# Task prompt:
Using the listing below, report how many lines contain the word "Example" and give no other words.

# Data provided:
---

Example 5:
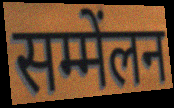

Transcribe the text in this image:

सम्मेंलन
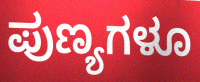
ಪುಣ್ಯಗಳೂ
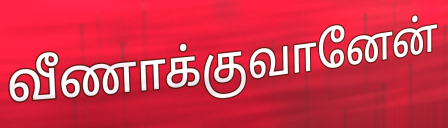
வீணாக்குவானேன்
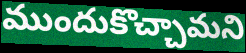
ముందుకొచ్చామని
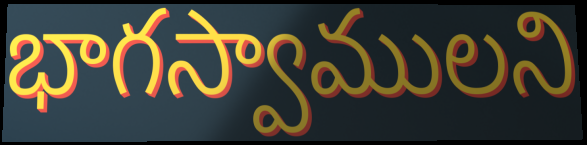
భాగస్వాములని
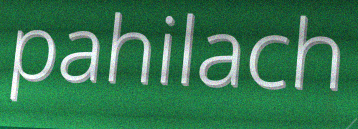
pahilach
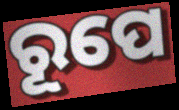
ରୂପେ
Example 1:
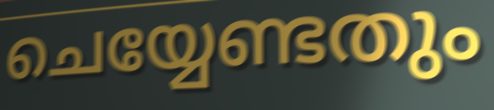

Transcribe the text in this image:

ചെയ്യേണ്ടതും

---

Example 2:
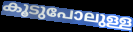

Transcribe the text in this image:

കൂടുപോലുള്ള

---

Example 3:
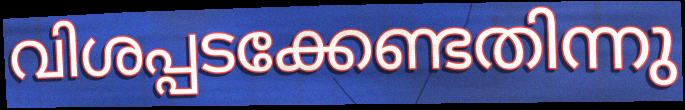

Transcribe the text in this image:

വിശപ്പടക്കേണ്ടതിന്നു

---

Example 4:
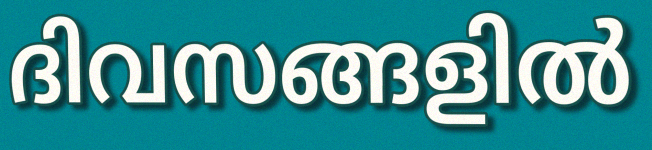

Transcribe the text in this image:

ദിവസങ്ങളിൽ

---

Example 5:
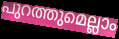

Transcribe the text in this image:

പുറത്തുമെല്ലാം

# Written solution:
6